→ **Data block**
━━━━━━━━━━━━━━━━
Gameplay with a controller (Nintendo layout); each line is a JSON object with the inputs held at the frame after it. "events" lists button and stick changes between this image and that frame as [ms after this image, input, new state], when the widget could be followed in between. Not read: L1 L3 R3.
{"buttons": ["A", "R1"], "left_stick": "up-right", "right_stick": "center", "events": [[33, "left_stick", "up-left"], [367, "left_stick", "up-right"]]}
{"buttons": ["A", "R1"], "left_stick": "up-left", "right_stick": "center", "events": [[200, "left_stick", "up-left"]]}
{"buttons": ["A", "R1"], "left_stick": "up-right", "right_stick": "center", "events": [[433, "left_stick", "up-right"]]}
━━━━━━━━━━━━━━━━
→ **What the task requires**
Repeat the listing in full, keeping every line exactly as it is.

→ **Response area**
Gameplay with a controller (Nintendo layout); each line is a JSON object with the inputs held at the frame after it. "events" lists button and stick changes between this image and that frame as [ms after this image, input, new state], when the widget could be followed in between. Not read: L1 L3 R3.
{"buttons": ["A", "R1"], "left_stick": "up-right", "right_stick": "center", "events": [[33, "left_stick", "up-left"], [367, "left_stick", "up-right"]]}
{"buttons": ["A", "R1"], "left_stick": "up-left", "right_stick": "center", "events": [[200, "left_stick", "up-left"]]}
{"buttons": ["A", "R1"], "left_stick": "up-right", "right_stick": "center", "events": [[433, "left_stick", "up-right"]]}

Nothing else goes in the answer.